A widespread and increasing level of overcrowding in emergency department in the United States is putting patient safety and access to care at risk, two new studies show.
Researchers examined, respectively, the progression in recent years of two measures of emergency department (ED) function and hospital capacity: boarding time—or how long patients remain in the ED after physicians have determined they should be admitted to the hospital—and how often patients leave the ED before receiving care.
The findings help characterize the bigger issues that underlie ED crowding, the researchers say, and show that the issue worsened during the COVID-19 pandemic. For the studies, the researchers used methods that yield more timely assessments of these key indicators, which historically have been hard to come by.
“This is not an ED management issue,” says Arjun Venkatesh, an associate professor of emergency medicine at Yale School of Medicine and an author of the studies. “These are indicators of overwhelmed resources and symptoms of deeper problems in the health care system.”
The studies (study 1, study 2) appear in JAMA Network Open.
During the 1980s, ED crowding emerged as an issue of national concern. The problem has only gotten worse in the decades since, however, with negative effects for patients and hospital staff alike.
For patients, studies have found that ED crowding is correlated with discomfort, reduced privacy, treatment delays, and higher risk of prolonged disease and death. ED crowding also leads to increased violence toward staff, greater clinician and nurse turnover, and high rates of burnout. A recent study found nearly 63% of surveyed US physicians experienced burnout in 2021.
In one of the new studies, researchers found that boarding times—or the amount of time patients were kept in the emergency department after clinicians had determined they should be admitted—were related to hospital occupancy rates, or the percentage of staffed inpatient beds that are occupied. The Joint Commission, an independent national health care accrediting body, has recommended that boarding time not exceed four hours.
For the study, researchers evaluated these measures in US hospitals during the COVID-19 pandemic, from January 2020 to December 2021. They found that when occupancy exceeded 85%, boarding times exceeded this four-hour standard. In fact, under those circumstances, the median ED boarding time was 6.58 hours.

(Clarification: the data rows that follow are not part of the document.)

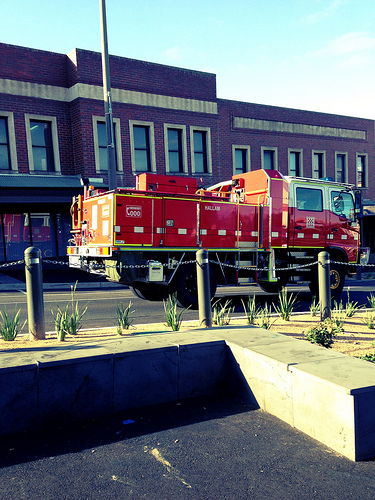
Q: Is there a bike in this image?
A: No, there are no bikes.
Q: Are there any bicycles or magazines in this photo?
A: No, there are no bicycles or magazines.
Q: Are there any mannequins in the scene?
A: No, there are no mannequins.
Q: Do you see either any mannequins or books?
A: No, there are no mannequins or books.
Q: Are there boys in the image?
A: No, there are no boys.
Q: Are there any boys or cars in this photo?
A: No, there are no boys or cars.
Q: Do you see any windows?
A: Yes, there is a window.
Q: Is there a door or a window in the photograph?
A: Yes, there is a window.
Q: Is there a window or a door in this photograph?
A: Yes, there is a window.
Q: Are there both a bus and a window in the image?
A: No, there is a window but no buses.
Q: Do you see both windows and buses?
A: No, there is a window but no buses.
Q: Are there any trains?
A: No, there are no trains.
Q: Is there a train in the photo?
A: No, there are no trains.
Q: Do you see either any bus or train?
A: No, there are no trains or buses.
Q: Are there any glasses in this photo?
A: No, there are no glasses.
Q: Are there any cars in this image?
A: No, there are no cars.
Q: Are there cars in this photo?
A: No, there are no cars.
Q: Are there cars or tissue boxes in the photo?
A: No, there are no cars or tissue boxes.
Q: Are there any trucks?
A: Yes, there is a truck.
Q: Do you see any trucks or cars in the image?
A: Yes, there is a truck.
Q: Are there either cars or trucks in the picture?
A: Yes, there is a truck.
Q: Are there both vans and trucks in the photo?
A: No, there is a truck but no vans.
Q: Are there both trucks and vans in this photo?
A: No, there is a truck but no vans.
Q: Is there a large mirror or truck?
A: Yes, there is a large truck.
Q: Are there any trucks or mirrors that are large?
A: Yes, the truck is large.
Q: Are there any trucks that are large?
A: Yes, there is a truck that is large.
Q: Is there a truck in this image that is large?
A: Yes, there is a truck that is large.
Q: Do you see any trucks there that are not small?
A: Yes, there is a large truck.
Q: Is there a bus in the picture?
A: No, there are no buses.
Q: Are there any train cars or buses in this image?
A: No, there are no buses or train cars.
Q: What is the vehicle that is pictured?
A: The vehicle is a truck.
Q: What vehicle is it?
A: The vehicle is a truck.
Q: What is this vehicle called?
A: This is a truck.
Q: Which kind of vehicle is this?
A: This is a truck.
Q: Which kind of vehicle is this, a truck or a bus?
A: This is a truck.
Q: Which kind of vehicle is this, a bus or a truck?
A: This is a truck.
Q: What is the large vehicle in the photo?
A: The vehicle is a truck.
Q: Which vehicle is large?
A: The vehicle is a truck.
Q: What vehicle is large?
A: The vehicle is a truck.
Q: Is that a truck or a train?
A: That is a truck.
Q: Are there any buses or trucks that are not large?
A: No, there is a truck but it is large.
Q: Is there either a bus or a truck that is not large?
A: No, there is a truck but it is large.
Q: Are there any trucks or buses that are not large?
A: No, there is a truck but it is large.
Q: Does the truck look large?
A: Yes, the truck is large.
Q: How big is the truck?
A: The truck is large.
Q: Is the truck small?
A: No, the truck is large.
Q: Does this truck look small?
A: No, the truck is large.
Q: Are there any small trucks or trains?
A: No, there is a truck but it is large.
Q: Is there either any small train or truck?
A: No, there is a truck but it is large.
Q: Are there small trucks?
A: No, there is a truck but it is large.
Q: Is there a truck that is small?
A: No, there is a truck but it is large.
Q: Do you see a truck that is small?
A: No, there is a truck but it is large.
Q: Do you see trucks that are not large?
A: No, there is a truck but it is large.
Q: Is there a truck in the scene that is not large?
A: No, there is a truck but it is large.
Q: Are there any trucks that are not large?
A: No, there is a truck but it is large.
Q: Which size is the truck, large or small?
A: The truck is large.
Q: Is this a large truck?
A: Yes, this is a large truck.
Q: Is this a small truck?
A: No, this is a large truck.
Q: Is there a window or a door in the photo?
A: Yes, there is a window.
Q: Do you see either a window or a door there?
A: Yes, there is a window.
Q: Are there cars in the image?
A: No, there are no cars.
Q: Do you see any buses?
A: No, there are no buses.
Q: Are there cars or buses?
A: No, there are no buses or cars.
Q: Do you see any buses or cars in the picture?
A: No, there are no buses or cars.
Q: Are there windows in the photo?
A: Yes, there is a window.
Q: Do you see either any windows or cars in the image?
A: Yes, there is a window.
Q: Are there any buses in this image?
A: No, there are no buses.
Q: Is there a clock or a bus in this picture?
A: No, there are no buses or clocks.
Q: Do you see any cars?
A: No, there are no cars.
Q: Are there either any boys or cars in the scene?
A: No, there are no cars or boys.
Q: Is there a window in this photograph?
A: Yes, there is a window.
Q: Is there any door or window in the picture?
A: Yes, there is a window.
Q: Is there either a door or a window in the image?
A: Yes, there is a window.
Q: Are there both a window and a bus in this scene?
A: No, there is a window but no buses.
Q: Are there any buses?
A: No, there are no buses.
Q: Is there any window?
A: Yes, there is a window.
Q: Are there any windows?
A: Yes, there is a window.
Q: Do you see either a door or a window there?
A: Yes, there is a window.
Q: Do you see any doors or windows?
A: Yes, there is a window.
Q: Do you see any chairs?
A: No, there are no chairs.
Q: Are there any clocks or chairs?
A: No, there are no chairs or clocks.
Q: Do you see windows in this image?
A: Yes, there is a window.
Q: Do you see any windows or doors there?
A: Yes, there is a window.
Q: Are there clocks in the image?
A: No, there are no clocks.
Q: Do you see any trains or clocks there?
A: No, there are no clocks or trains.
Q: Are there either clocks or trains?
A: No, there are no clocks or trains.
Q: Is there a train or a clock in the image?
A: No, there are no clocks or trains.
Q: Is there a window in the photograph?
A: Yes, there is a window.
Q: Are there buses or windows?
A: Yes, there is a window.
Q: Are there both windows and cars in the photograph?
A: No, there is a window but no cars.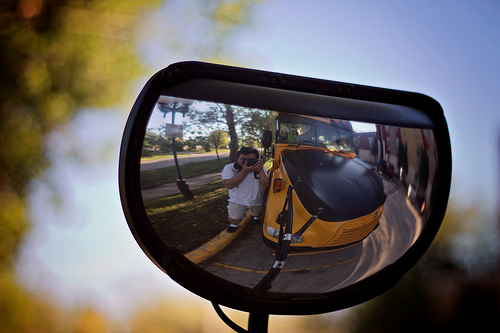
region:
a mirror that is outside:
[148, 33, 393, 330]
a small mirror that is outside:
[87, 46, 492, 314]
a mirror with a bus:
[165, 81, 499, 307]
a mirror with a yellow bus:
[191, 67, 497, 285]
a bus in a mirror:
[226, 15, 486, 217]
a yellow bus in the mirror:
[255, 114, 401, 264]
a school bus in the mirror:
[219, 127, 456, 309]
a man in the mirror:
[205, 129, 335, 322]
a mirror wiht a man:
[210, 127, 332, 257]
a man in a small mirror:
[162, 77, 449, 302]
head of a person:
[233, 142, 259, 172]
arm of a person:
[228, 165, 256, 187]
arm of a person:
[252, 167, 270, 194]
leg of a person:
[218, 195, 254, 237]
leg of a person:
[246, 196, 273, 227]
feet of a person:
[226, 225, 242, 230]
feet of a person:
[254, 213, 269, 220]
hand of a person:
[245, 155, 262, 166]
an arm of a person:
[228, 167, 244, 188]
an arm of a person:
[255, 159, 285, 185]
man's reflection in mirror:
[218, 142, 270, 241]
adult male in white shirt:
[215, 143, 269, 233]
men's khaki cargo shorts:
[220, 195, 267, 225]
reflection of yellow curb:
[182, 210, 256, 267]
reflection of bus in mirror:
[257, 110, 392, 259]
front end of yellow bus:
[262, 142, 388, 259]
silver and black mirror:
[100, 55, 462, 320]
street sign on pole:
[160, 117, 186, 144]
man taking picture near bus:
[212, 138, 271, 235]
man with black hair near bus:
[210, 138, 278, 233]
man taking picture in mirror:
[114, 55, 458, 312]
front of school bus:
[263, 124, 378, 236]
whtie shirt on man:
[230, 166, 250, 200]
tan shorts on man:
[220, 194, 260, 224]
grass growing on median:
[165, 206, 215, 246]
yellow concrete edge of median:
[190, 223, 249, 258]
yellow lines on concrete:
[219, 260, 311, 284]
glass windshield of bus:
[267, 112, 363, 156]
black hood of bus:
[278, 140, 392, 211]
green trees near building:
[389, 134, 409, 181]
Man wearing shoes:
[225, 215, 267, 237]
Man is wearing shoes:
[226, 215, 265, 237]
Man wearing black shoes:
[224, 214, 269, 236]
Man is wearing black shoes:
[225, 212, 267, 237]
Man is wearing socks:
[229, 215, 268, 234]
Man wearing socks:
[228, 213, 265, 232]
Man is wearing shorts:
[225, 195, 274, 220]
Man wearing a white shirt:
[218, 155, 268, 210]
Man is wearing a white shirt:
[220, 161, 271, 206]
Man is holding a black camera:
[236, 154, 266, 171]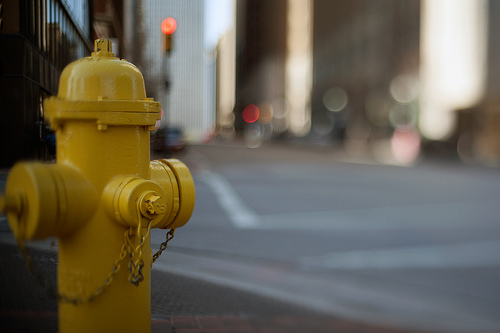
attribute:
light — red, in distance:
[155, 13, 190, 35]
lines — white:
[227, 144, 416, 269]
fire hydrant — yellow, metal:
[7, 32, 194, 326]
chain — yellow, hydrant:
[59, 205, 176, 309]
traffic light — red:
[158, 14, 177, 56]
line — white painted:
[193, 153, 262, 236]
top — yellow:
[92, 34, 114, 55]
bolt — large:
[146, 193, 169, 217]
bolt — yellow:
[2, 190, 25, 220]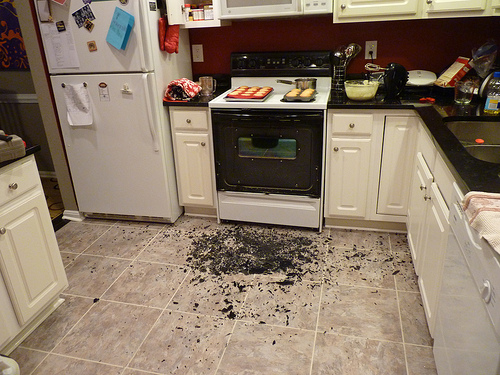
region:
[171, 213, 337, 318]
Black stuff on ground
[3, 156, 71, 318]
white cabinets with handle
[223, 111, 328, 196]
Black oven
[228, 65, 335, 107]
food and pot above oven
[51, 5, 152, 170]
Fridge with many things on it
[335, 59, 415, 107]
mixture in a bowl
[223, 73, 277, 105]
Food item in rows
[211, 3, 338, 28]
white microwave above oven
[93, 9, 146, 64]
Blue paper hanging on fridge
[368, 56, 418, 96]
Black mixer next to mixture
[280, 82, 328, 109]
Metal pan filled with food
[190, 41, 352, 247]
Black and white oven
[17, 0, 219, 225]
White metal fridge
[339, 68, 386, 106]
Clear glass bowl with food inside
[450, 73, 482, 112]
Clear glass measuring cup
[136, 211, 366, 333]
Broken glass on the floor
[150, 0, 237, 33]
Kitchen cabinet with open door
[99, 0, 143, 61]
Blue paper hanging from fridge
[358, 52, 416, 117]
Black plastic mixing tool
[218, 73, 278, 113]
Red plastic pan with food inside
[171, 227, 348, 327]
a bunch of dirt on the ground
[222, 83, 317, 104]
some muffins on top of the stove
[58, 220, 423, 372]
the tile floor in the kitchen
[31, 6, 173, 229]
the white fridge in the kitchen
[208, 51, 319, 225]
the oven and stove in the kitchen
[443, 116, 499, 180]
the sink on the side of the kitchen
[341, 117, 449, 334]
a row of cabinets in the kitchen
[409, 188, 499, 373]
the dishwasher in the room.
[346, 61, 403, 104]
the mixing bowl by the kitchen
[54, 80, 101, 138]
the paper on the fridge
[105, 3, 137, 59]
a blue card on the fridge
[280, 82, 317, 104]
six cupcakes cooling off on top the stove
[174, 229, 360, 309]
broken glass on the floor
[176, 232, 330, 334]
pieces of black glass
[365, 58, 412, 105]
a black handmixer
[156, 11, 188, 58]
two red oven mitts hanging on the fridge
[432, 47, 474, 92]
an empty cake mix box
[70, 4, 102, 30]
a photograph postcard on the fridge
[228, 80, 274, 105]
12 cupcakes in a red pan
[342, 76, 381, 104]
glass bowl of cake batter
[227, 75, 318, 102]
Food over on the trays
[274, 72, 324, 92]
Pot over the stove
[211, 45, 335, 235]
Black and white oven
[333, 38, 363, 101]
Kitchen wares on the counter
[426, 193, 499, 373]
White dish washer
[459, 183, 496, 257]
Towel over the dish washer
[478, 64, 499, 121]
Oil on the counter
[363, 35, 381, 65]
White plug in on the wall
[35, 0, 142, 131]
Papers on the refrigerator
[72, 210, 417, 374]
Black dirt on the floor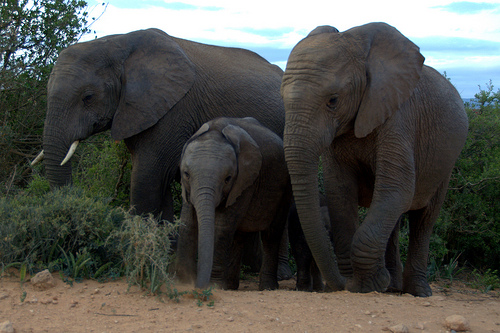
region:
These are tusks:
[24, 136, 137, 209]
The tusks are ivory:
[23, 125, 95, 177]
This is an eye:
[180, 171, 201, 182]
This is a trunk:
[200, 198, 213, 295]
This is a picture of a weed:
[98, 202, 175, 299]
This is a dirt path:
[103, 297, 213, 319]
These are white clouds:
[455, 44, 490, 86]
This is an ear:
[338, 87, 430, 124]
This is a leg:
[360, 208, 402, 263]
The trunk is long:
[261, 163, 337, 243]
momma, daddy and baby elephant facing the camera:
[18, 11, 473, 291]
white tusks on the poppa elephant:
[32, 139, 91, 164]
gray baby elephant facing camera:
[180, 111, 282, 288]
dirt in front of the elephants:
[38, 280, 465, 316]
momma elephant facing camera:
[271, 24, 487, 289]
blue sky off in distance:
[187, 9, 292, 39]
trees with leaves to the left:
[12, 10, 56, 61]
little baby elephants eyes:
[179, 163, 245, 184]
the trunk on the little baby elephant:
[199, 179, 225, 295]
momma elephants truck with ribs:
[282, 100, 350, 293]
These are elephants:
[64, 69, 421, 252]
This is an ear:
[341, 33, 422, 108]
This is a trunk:
[293, 109, 326, 241]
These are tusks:
[20, 146, 137, 167]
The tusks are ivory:
[30, 142, 178, 187]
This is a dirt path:
[35, 263, 157, 328]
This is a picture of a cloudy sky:
[170, 12, 289, 62]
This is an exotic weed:
[87, 178, 169, 291]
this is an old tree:
[8, 52, 35, 97]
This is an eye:
[153, 142, 223, 213]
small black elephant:
[152, 105, 283, 300]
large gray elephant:
[275, 11, 459, 292]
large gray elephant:
[10, 16, 185, 240]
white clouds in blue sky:
[100, 6, 141, 34]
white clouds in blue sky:
[147, 12, 192, 30]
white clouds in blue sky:
[214, 9, 265, 50]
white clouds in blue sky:
[261, 12, 279, 54]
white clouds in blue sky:
[420, 15, 447, 57]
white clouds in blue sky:
[455, 32, 495, 79]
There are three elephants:
[33, 21, 463, 302]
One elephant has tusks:
[30, 28, 179, 210]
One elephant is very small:
[174, 120, 284, 291]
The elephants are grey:
[48, 23, 469, 290]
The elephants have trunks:
[41, 23, 493, 298]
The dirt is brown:
[0, 290, 499, 330]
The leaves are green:
[1, 3, 48, 85]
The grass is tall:
[5, 195, 141, 270]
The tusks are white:
[30, 140, 82, 166]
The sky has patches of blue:
[445, 0, 499, 84]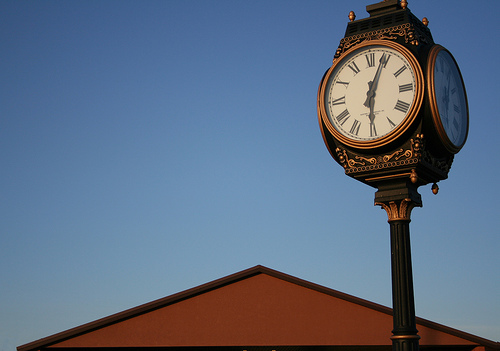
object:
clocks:
[427, 42, 472, 158]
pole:
[374, 179, 426, 344]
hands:
[366, 50, 385, 133]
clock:
[321, 43, 417, 143]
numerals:
[395, 82, 415, 94]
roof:
[19, 263, 495, 351]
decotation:
[374, 197, 422, 221]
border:
[319, 39, 427, 150]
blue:
[15, 9, 311, 151]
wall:
[181, 304, 340, 338]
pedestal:
[371, 178, 424, 208]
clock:
[316, 2, 471, 182]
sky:
[81, 7, 279, 76]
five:
[376, 52, 392, 70]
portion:
[112, 7, 302, 104]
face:
[427, 44, 471, 150]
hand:
[362, 53, 386, 108]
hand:
[366, 81, 378, 130]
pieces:
[427, 181, 441, 196]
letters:
[359, 108, 385, 116]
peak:
[248, 262, 271, 272]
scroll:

Boarding times also worsened throughout this time period, outpacing occupancy rates.
This relationship makes sense, says Alexander Janke, lead author of the studies, because when occupancy is high, there are few available beds to move patients from the ED. And with diminishing capacity, wait times are compounded.
“Hospitals must have some flexible capacity so there are places for patients with emergencies requiring hospitalization to go,” says Janke, who conducted the research while a fellow at Yale University School of Medicine and is now at the University of Michigan. “And that capacity doesn’t exist in a lot of places.”
Which means patients stay in the ED until space opens at their destination and ED beds remain occupied, limiting the number available to new patients.
This latter impact can affect ED wait times. And when those are long, patients are more likely to leave before being evaluated. In the second study, researchers assessed the rates at which patients in US hospitals decided to leave EDs before even being seen by a clinician.
From January 2017 to December 2021, the median rate of patients leaving without being seen nearly doubled from 1.1% to 2.1%. At the worst performing hospitals, those rates were as high as 10% by the end of 2021, a number Janke called “astonishing.”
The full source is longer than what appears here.